*What the task asks:* Return every line of the material below verbatim, in its original order and with its line breaks intact.

*Exercise material:*

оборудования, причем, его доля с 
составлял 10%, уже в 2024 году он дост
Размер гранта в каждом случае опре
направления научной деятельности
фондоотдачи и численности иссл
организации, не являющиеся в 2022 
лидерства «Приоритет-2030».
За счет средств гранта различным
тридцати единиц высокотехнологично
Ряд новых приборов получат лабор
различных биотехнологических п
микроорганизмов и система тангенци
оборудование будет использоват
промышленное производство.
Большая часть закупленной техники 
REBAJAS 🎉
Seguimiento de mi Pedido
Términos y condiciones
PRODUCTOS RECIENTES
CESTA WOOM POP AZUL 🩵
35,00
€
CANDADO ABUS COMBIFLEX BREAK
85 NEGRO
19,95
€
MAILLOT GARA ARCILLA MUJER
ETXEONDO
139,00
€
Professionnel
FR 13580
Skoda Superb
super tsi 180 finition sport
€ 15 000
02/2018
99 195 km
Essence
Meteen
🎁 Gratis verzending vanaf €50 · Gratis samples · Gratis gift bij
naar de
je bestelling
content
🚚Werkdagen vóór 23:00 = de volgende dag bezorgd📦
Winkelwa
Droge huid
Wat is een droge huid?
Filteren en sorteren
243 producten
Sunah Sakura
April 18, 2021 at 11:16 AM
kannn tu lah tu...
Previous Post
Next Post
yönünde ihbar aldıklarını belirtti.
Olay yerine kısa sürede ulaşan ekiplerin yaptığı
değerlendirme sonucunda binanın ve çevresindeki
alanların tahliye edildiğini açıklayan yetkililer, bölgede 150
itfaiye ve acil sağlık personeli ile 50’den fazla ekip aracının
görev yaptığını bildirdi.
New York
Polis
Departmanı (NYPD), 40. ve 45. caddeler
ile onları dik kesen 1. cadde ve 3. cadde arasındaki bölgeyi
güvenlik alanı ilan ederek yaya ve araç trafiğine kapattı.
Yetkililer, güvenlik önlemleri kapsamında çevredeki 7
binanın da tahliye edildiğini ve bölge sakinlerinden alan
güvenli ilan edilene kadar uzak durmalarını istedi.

*Exercise response:*
оборудования, причем, его доля с 
составлял 10%, уже в 2024 году он дост
Размер гранта в каждом случае опре
направления научной деятельности
фондоотдачи и численности иссл
организации, не являющиеся в 2022 
лидерства «Приоритет-2030».
За счет средств гранта различным
тридцати единиц высокотехнологично
Ряд новых приборов получат лабор
различных биотехнологических п
микроорганизмов и система тангенци
оборудование будет использоват
промышленное производство.
Большая часть закупленной техники 
REBAJAS 🎉
Seguimiento de mi Pedido
Términos y condiciones
PRODUCTOS RECIENTES
CESTA WOOM POP AZUL 🩵
35,00
€
CANDADO ABUS COMBIFLEX BREAK
85 NEGRO
19,95
€
MAILLOT GARA ARCILLA MUJER
ETXEONDO
139,00
€
Professionnel
FR 13580
Skoda Superb
super tsi 180 finition sport
€ 15 000
02/2018
99 195 km
Essence
Meteen
🎁 Gratis verzending vanaf €50 · Gratis samples · Gratis gift bij
naar de
je bestelling
content
🚚Werkdagen vóór 23:00 = de volgende dag bezorgd📦
Winkelwa
Droge huid
Wat is een droge huid?
Filteren en sorteren
243 producten
Sunah Sakura
April 18, 2021 at 11:16 AM
kannn tu lah tu...
Previous Post
Next Post
yönünde ihbar aldıklarını belirtti.
Olay yerine kısa sürede ulaşan ekiplerin yaptığı
değerlendirme sonucunda binanın ve çevresindeki
alanların tahliye edildiğini açıklayan yetkililer, bölgede 150
itfaiye ve acil sağlık personeli ile 50’den fazla ekip aracının
görev yaptığını bildirdi.
New York
Polis
Departmanı (NYPD), 40. ve 45. caddeler
ile onları dik kesen 1. cadde ve 3. cadde arasındaki bölgeyi
güvenlik alanı ilan ederek yaya ve araç trafiğine kapattı.
Yetkililer, güvenlik önlemleri kapsamında çevredeki 7
binanın da tahliye edildiğini ve bölge sakinlerinden alan
güvenli ilan edilene kadar uzak durmalarını istedi.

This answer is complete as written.